Plus qu'un professeur, Sergio était un ami. Il se comportait comme tel dans tous les cas. Toujours attentionné, prévenant, compréhensif, délicat.

De nationalité chilienne, Sergio a composé pour Salvador Allende (We shall triumph).

Le chant "El pueblo unido" est devenu un symbole de liberté des peuples.

Après le coup d'état en 1973, il se réfugia en France.

Devenu directeur du conservatoire de Pantin, je l'ai rencontré dans le cours de composition qu'il donnait le jeudi où j'étais inscrite: "Musiques à l'encre fraîche".

Il y avait dans ce groupe de travail des personnes qui voulaient composer, plus ou moins confirmées. Avec son aide, son travail patient, ses idées pédagogiques de pointe et son immense talent, tout le monde avançait dans un projet collectif annuel très joyeux.

C'était un cours de composition mais pas un cours rébarbatif et très formel.

Il savait s'adapter à chacun et trouver des pistes de travail pour tous malgré les énormes différences d'âge, de niveau, de culture  (nationalités variées) qu'il y avait là entre les personnes présentes.

Il était très intelligent et d'une grande humilité dans son rapport à la musique.

Il aimait Schubert, nous citait au piano des passages des quatuors.

Sergio est décédé à Paris le 15 septembre 2003 à l'âge de 65 ans.

Son décès survenu trop tôt m'a laissé le coeur en deuil.

Quand je l'ai appris, je ne pouvais y croire et j'ai encore du mal à admettre qu'un homme aussi bon mais aussi un si excellent musicien ait pu nous quitter.

Les deux années passées dans son cours m'ont laissé un souvenir d'amitié, de générosité, d'intelligence.

Avec lui, j'ai progressé en tout.

J'ai découvert Nancarrow(compositeur américain,1912 1997) par exemple qu'il m'incitait à jouer et interpréter au piano.

Il m'a soutenu dans la composition de "Iras-tu"( poème de René Blieck) et d'autres petites pièces pour flûte ou clavecin.

J'ai arrangé pour choeur à quatre voix la chanson "Because" des Beatles.

J'ai appris que j'étais capable d'entendre des choses.

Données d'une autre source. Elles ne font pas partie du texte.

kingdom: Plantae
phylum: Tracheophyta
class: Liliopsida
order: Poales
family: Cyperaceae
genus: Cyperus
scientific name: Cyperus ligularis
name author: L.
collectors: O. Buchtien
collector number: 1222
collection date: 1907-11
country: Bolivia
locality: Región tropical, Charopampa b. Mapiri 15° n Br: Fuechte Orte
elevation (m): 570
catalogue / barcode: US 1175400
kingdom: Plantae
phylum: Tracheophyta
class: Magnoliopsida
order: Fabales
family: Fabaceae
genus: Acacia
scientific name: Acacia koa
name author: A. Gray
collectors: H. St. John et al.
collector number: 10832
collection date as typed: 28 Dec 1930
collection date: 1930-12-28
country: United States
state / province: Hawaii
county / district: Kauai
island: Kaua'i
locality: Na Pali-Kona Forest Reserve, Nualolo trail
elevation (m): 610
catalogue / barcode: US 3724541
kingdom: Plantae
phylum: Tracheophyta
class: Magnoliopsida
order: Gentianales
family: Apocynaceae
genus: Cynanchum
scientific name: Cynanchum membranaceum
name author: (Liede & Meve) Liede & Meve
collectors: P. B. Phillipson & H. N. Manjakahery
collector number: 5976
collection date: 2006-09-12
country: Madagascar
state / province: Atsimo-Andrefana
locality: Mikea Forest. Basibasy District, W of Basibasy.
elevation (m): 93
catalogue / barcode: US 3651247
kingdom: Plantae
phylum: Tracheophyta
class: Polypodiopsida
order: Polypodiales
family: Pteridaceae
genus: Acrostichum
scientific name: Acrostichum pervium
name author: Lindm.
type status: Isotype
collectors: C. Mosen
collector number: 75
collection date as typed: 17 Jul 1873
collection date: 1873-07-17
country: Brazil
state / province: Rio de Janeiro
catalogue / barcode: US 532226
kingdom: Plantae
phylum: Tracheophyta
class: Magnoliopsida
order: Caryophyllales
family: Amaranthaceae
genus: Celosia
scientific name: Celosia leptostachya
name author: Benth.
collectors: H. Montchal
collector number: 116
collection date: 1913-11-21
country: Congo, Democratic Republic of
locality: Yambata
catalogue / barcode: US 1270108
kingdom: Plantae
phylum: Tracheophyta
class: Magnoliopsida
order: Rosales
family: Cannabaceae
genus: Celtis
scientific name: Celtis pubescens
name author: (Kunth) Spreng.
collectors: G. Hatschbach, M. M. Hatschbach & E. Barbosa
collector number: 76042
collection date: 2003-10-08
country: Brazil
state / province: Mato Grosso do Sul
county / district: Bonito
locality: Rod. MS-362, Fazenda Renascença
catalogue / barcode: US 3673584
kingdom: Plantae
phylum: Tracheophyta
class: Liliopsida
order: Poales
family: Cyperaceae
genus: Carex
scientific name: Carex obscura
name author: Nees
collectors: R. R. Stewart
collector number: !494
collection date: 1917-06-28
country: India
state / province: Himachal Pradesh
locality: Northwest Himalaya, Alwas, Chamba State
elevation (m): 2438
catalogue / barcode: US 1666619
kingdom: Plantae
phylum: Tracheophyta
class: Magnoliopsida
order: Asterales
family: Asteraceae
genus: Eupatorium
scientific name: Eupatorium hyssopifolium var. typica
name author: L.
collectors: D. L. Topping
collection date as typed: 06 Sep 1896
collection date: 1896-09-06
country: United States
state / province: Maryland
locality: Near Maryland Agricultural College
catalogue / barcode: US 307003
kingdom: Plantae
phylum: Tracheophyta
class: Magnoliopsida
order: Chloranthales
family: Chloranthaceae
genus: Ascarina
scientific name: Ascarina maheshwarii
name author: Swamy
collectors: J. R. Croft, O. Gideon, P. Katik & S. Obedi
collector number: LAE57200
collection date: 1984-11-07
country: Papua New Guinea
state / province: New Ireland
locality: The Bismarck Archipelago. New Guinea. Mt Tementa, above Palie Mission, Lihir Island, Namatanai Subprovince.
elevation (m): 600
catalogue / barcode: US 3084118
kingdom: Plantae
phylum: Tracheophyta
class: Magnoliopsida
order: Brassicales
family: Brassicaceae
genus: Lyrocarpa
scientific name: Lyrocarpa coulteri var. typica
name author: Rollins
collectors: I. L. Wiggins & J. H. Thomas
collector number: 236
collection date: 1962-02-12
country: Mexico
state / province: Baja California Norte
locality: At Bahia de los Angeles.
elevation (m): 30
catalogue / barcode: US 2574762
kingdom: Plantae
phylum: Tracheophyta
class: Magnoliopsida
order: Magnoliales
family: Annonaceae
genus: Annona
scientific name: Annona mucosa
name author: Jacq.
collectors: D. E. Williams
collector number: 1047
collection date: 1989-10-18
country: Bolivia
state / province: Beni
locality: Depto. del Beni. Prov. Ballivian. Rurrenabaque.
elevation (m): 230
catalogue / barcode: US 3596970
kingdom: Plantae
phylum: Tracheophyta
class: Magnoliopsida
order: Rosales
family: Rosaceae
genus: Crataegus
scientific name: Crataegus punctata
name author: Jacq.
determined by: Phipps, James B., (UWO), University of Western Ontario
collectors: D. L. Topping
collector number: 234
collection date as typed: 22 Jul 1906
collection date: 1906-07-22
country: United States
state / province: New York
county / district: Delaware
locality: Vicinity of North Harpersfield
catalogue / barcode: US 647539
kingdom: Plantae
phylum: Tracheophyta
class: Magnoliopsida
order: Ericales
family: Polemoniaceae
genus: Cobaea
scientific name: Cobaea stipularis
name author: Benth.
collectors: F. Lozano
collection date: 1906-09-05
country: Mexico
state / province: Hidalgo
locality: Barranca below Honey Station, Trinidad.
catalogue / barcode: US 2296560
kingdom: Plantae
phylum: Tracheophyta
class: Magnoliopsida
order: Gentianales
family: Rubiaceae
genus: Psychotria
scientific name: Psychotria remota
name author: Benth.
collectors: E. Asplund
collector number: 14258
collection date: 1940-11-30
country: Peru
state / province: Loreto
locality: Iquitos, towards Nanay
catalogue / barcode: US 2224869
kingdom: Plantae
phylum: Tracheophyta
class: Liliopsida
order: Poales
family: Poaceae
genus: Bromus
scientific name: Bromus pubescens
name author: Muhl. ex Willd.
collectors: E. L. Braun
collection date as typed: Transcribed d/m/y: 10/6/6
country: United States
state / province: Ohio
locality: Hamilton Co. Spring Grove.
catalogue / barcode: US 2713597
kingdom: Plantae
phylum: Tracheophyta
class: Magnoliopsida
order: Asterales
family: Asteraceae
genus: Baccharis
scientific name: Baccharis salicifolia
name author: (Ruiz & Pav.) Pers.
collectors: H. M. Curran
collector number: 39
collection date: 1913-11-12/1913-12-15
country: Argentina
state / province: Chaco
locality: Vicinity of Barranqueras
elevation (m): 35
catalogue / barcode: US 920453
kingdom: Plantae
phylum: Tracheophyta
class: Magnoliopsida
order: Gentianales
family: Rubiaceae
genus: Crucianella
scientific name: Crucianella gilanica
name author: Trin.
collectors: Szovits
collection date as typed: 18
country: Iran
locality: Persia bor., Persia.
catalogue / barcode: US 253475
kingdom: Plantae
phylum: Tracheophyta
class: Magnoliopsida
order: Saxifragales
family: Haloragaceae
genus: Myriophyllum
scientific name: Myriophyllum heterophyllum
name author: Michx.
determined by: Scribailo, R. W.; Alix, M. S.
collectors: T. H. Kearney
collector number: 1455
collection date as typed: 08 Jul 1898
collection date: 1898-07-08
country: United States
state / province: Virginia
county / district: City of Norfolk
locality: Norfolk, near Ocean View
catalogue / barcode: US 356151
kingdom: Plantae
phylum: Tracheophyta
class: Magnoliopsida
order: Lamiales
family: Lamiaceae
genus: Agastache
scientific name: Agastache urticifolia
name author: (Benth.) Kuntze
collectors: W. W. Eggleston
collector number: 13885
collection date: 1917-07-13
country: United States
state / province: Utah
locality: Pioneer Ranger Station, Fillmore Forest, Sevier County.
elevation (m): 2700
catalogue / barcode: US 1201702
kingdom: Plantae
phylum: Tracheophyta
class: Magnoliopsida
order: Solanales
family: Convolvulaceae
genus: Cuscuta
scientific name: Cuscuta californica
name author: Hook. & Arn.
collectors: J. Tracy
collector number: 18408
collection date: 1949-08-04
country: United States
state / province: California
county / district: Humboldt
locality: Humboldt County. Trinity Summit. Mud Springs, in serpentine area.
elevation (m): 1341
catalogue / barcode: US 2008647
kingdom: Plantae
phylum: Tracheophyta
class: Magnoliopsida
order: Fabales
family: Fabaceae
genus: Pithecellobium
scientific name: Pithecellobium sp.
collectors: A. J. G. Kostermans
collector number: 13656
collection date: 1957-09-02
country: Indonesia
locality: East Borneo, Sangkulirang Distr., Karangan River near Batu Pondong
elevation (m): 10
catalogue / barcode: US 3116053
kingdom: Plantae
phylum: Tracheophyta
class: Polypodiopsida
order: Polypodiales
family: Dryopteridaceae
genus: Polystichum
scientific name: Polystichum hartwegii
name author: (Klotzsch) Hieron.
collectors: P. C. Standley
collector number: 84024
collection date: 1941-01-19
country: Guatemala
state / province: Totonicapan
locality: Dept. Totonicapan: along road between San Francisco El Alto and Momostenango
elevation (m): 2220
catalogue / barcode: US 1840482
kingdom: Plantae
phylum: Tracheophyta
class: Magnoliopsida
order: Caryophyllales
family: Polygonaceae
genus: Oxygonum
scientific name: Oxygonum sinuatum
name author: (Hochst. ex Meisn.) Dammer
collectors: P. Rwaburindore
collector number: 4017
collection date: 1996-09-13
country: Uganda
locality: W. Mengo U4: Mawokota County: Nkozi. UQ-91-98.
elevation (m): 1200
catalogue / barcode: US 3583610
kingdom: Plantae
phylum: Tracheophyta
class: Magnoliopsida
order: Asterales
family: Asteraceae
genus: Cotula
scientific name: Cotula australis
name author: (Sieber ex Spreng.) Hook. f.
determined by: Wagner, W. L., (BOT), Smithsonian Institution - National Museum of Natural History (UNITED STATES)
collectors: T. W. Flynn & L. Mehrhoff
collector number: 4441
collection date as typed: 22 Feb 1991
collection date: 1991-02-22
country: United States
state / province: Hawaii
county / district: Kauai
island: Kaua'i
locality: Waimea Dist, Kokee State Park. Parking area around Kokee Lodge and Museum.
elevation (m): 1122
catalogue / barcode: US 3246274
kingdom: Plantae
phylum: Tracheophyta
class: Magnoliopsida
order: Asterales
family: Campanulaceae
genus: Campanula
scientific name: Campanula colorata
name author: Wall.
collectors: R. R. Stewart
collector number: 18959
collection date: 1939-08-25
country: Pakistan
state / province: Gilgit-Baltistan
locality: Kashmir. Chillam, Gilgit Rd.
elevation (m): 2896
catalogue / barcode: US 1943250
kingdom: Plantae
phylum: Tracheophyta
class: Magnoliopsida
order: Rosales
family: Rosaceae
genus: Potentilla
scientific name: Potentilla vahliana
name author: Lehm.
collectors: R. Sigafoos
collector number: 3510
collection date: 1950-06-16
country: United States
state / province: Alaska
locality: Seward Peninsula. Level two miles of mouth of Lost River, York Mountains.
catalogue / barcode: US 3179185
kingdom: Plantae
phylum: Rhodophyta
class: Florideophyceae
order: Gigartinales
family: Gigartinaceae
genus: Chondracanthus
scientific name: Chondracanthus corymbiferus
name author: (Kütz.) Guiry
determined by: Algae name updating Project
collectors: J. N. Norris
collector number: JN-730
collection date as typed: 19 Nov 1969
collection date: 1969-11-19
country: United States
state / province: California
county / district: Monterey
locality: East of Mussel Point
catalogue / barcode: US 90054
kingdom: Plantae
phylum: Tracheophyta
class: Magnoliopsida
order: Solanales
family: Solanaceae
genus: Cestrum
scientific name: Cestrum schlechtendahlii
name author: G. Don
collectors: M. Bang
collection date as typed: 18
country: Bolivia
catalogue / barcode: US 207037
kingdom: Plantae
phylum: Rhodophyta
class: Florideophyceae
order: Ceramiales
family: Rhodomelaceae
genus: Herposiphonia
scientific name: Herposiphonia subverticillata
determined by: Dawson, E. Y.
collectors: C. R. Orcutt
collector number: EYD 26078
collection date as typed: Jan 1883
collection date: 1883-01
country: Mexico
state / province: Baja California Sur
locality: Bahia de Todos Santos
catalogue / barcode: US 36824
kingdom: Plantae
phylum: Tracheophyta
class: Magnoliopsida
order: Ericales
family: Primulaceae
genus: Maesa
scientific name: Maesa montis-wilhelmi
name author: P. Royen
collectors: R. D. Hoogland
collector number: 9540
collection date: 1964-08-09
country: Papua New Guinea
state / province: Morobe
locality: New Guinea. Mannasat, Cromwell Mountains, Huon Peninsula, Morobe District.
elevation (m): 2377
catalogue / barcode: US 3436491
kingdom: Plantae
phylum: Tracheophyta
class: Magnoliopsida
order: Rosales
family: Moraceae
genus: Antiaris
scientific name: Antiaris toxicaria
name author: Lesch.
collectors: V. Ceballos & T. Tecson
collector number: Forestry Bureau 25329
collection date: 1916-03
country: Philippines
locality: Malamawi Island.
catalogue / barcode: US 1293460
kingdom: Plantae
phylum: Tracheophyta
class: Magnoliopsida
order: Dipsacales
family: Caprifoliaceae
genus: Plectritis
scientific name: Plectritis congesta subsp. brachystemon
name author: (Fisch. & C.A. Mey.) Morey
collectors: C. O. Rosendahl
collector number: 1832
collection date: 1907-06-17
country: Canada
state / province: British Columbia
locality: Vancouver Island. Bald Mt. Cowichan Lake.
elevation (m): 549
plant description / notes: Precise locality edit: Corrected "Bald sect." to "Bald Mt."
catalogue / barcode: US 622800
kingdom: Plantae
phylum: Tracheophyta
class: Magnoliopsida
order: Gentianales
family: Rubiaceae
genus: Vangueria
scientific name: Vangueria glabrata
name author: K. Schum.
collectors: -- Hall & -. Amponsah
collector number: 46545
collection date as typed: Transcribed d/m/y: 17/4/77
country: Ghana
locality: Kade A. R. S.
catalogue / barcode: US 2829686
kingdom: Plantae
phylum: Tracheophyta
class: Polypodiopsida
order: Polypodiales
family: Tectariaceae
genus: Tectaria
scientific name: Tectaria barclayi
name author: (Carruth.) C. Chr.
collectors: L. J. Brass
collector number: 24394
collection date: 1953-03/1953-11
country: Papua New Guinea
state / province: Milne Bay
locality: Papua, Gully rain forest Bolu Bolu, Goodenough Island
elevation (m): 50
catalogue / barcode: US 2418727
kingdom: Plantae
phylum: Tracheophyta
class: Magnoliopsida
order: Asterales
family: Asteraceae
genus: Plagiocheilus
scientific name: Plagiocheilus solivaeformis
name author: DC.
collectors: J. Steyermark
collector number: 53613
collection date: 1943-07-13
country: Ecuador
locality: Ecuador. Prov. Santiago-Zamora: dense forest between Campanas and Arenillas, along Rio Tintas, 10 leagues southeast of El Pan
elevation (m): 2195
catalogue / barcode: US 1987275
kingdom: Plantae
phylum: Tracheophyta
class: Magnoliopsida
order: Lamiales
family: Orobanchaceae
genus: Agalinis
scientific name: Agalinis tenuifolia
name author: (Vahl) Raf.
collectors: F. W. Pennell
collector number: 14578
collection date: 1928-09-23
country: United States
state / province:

Le cours se passait au-dessus d'une école primaire et nous participions à notre manière aux heures de récréations, tous les cris, les jeux, les joies, les pleurs parfois d'enfants qui couraient partout car la salle n'était pas insonorisée.

Il s'amusait à reproduire au piano ce qu'il entendait de ces récréations et nous faisait rire souvent.

Le cours n'était pas conventionnel. Il commençait par des reconnaissances d'intervalles, d'accords, d'agrégats le matin, ensuite nous enchaînions sur des exercices de contrepoint, d'harmonie. Puis il jouait au piano le travail de chacun et apportait à ce moment-là ses avis pertinents pour tous.

Si nous utilisions systématiquement des accords consonnants, des tierces à foison dans la mélodie, il nous incitait toujours à plus de modernisme et d'inventivité.

Il savait se moquer de nous avec beaucoup d'humour. Je me souviens qu'il tournait parfois la partition à l'envers et disait:

" et comme ça?"

Nous avions des mises en loge régulières.

Les concerts et les répétitions également étaient plein de bonne humeur.

Le travail était sérieux mais tout le monde était décontracté grâce à lui et sa manière de diriger le conservatoire.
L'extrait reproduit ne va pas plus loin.